新編 それが社会というもの

新暦〇〇三四年八月二十二日




こうして、<アカトキツユ村の住人>は、早速、あらたとレトの二人になった。あんずとますらお、およびドーベルマンMPMを合わせれば六人だが。


アリニドラニ村の斗真とうまとも合わせ、集落の運営のテストケースになっていくだろう。


もっとも、今のところはまだ<獣人>しかいないけどな。


俺の集落やビクキアテグ村については、俺やシモーヌ、ビアンカや久利生くりうがいることで、<地球人の知識>や<地球人の感覚>が大きく影響することで、ちょっと事情が違う。まだまだ、


<完全な事例>


とは言い難い。『朋群ほうむ人の社会がどう成立していくか?』という意味ではな。


レトのケースも、あくまでうららのケースを基にした<実践>にしか過ぎないだろう。でも、それでいい。そういう地道な積み重ねこそが、世界を作っていく。派手で目立つ、


<カタルシスを感じる出来事>


なんてのは、あくまでエンターテイメントでしかなく、そしてエンターテイメントは、


<世界を構成するごくごく一部分>


でしかない。エンターテイメントが世界を作り上げているわけじゃないんだ。科学や技術とかもそうだ。バカみたいに地道な研究の積み重ねが強固な地盤を作るからこそ、天才の突飛な発想が活きてくる。天才の突飛な発想を形にするのは、いつだって地道な研究の成果だったはずだ。それを形にできるだけの基礎的なものがなければ、天才の突飛な発想でさえただの<妄想>に過ぎない。

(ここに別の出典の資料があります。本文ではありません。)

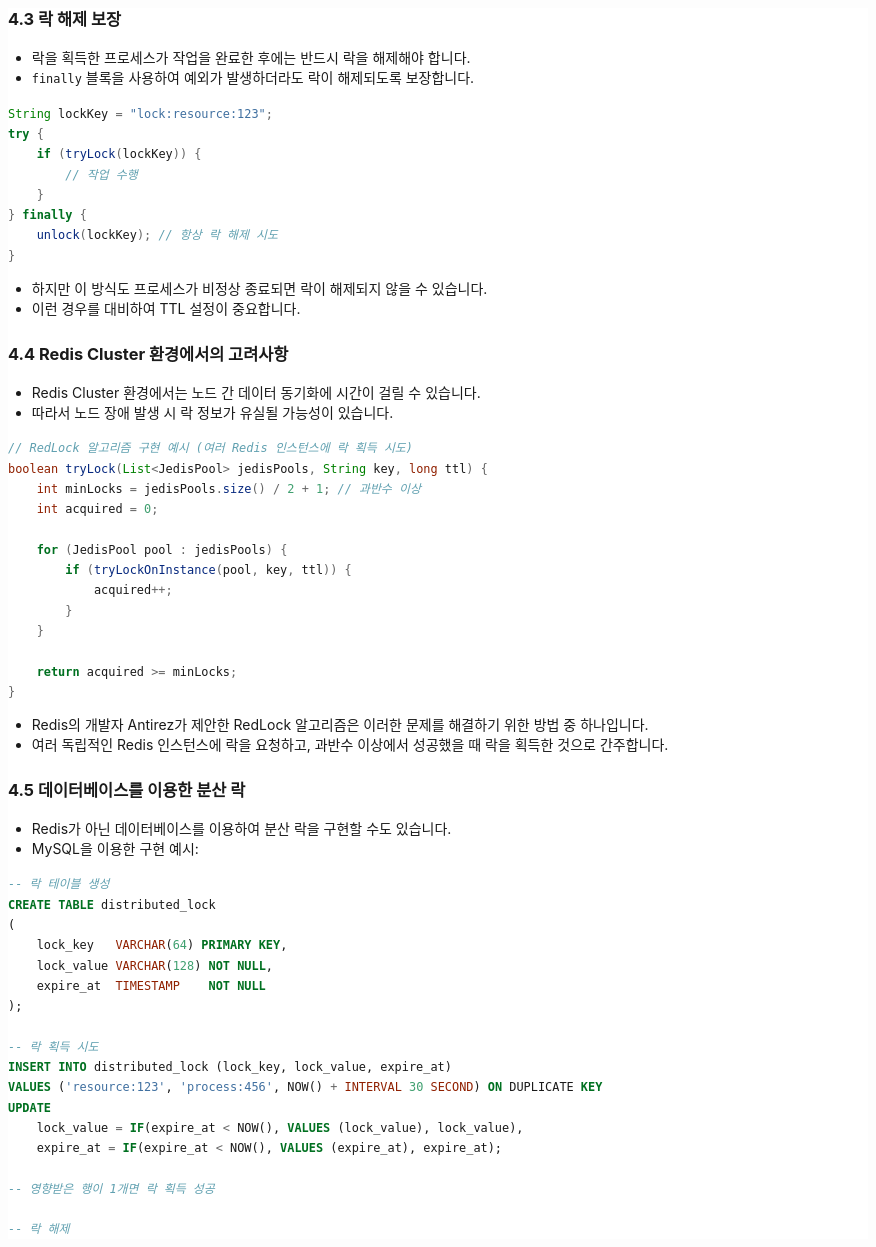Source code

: ### 4.3 락 해제 보장

- 락을 획득한 프로세스가 작업을 완료한 후에는 반드시 락을 해제해야 합니다.
- `finally` 블록을 사용하여 예외가 발생하더라도 락이 해제되도록 보장합니다.

```java
String lockKey = "lock:resource:123";
try {
    if (tryLock(lockKey)) {
        // 작업 수행
    }
} finally {
    unlock(lockKey); // 항상 락 해제 시도
}
```

- 하지만 이 방식도 프로세스가 비정상 종료되면 락이 해제되지 않을 수 있습니다.
- 이런 경우를 대비하여 TTL 설정이 중요합니다.

### 4.4 Redis Cluster 환경에서의 고려사항

- Redis Cluster 환경에서는 노드 간 데이터 동기화에 시간이 걸릴 수 있습니다.
- 따라서 노드 장애 발생 시 락 정보가 유실될 가능성이 있습니다.

```java
// RedLock 알고리즘 구현 예시 (여러 Redis 인스턴스에 락 획득 시도)
boolean tryLock(List<JedisPool> jedisPools, String key, long ttl) {
    int minLocks = jedisPools.size() / 2 + 1; // 과반수 이상
    int acquired = 0;
    
    for (JedisPool pool : jedisPools) {
        if (tryLockOnInstance(pool, key, ttl)) {
            acquired++;
        }
    }
    
    return acquired >= minLocks;
}
```

- Redis의 개발자 Antirez가 제안한 RedLock 알고리즘은 이러한 문제를 해결하기 위한 방법 중 하나입니다.
- 여러 독립적인 Redis 인스턴스에 락을 요청하고, 과반수 이상에서 성공했을 때 락을 획득한 것으로 간주합니다.

### 4.5 데이터베이스를 이용한 분산 락

- Redis가 아닌 데이터베이스를 이용하여 분산 락을 구현할 수도 있습니다.
- MySQL을 이용한 구현 예시:

```sql
-- 락 테이블 생성
CREATE TABLE distributed_lock
(
    lock_key   VARCHAR(64) PRIMARY KEY,
    lock_value VARCHAR(128) NOT NULL,
    expire_at  TIMESTAMP    NOT NULL
);

-- 락 획득 시도
INSERT INTO distributed_lock (lock_key, lock_value, expire_at)
VALUES ('resource:123', 'process:456', NOW() + INTERVAL 30 SECOND) ON DUPLICATE KEY
UPDATE
    lock_value = IF(expire_at < NOW(), VALUES (lock_value), lock_value),
    expire_at = IF(expire_at < NOW(), VALUES (expire_at), expire_at);

-- 영향받은 행이 1개면 락 획득 성공

-- 락 해제
```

人間はそれを思い知らされてきたんだよ。だから今では、地道で果てしないトライ&エラーになる基礎実験なんかはロボットに任せたりもするものの、決して疎かにはしていない。それどころか、人間じゃ『やってられるか!』と投げ出してしまうような<先の見えない試行錯誤>だって、ロボットは文句も言わずにやってくれる。

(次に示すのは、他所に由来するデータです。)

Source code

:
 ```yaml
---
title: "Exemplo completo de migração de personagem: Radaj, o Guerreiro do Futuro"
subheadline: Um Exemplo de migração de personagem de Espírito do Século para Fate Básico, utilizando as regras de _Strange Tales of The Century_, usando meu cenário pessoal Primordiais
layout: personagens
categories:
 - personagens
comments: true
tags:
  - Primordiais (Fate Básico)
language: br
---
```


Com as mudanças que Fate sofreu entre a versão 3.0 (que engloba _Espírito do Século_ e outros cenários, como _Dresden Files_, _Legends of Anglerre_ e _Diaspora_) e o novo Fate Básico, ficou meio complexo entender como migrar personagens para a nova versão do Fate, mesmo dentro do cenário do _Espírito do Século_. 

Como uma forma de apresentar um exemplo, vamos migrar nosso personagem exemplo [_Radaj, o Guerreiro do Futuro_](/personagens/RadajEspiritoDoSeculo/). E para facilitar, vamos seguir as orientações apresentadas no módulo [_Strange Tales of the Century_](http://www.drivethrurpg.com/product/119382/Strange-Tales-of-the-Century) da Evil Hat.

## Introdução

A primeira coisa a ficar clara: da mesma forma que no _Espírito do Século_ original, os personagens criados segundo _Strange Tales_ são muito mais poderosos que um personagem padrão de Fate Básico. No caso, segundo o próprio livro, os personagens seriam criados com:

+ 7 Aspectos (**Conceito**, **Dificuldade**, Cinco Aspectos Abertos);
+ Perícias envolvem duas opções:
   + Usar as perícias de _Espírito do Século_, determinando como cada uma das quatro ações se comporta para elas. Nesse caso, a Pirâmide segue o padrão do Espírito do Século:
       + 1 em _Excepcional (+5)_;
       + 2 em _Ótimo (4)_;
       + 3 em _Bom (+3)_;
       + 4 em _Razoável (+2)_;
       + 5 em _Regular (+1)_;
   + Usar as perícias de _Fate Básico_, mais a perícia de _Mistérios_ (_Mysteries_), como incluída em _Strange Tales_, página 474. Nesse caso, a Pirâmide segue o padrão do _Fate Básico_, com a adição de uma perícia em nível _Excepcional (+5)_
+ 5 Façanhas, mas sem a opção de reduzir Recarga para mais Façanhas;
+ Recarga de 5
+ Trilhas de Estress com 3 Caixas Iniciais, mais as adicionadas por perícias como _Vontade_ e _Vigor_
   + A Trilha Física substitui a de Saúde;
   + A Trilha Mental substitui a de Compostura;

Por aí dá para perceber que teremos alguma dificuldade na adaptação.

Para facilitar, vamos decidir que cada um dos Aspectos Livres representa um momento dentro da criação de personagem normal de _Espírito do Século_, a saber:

これ自体が、<地道な努力>の大切さ、難しさを、人間に教えてくれるんだ。アリニドラニ村でのドラニと斗真とうまの<鋼作り>だって、それをしっかりとしたものにしていくためには、ただただ地道に鉄を打ち続けるしかない。


うららやレトのケースも、そういうものの一つなんだよ。あらたは、それに挑んでくれる。


俺は、そんな息子を誇りに思う。


そして、あらたがレトを育てていけるように、俺達が環境を整備していく。まさしく<役割分担>だ。それが社会というものだ。


一部の優れた人間だけが社会を作り上げているわけじゃない。決して表舞台には出てこないかもしれないが、華やかさはないかもしれないが、ただ愚直に地道に地味な仕事を続けてくれる者がいてこそ、社会は成立するんだよ。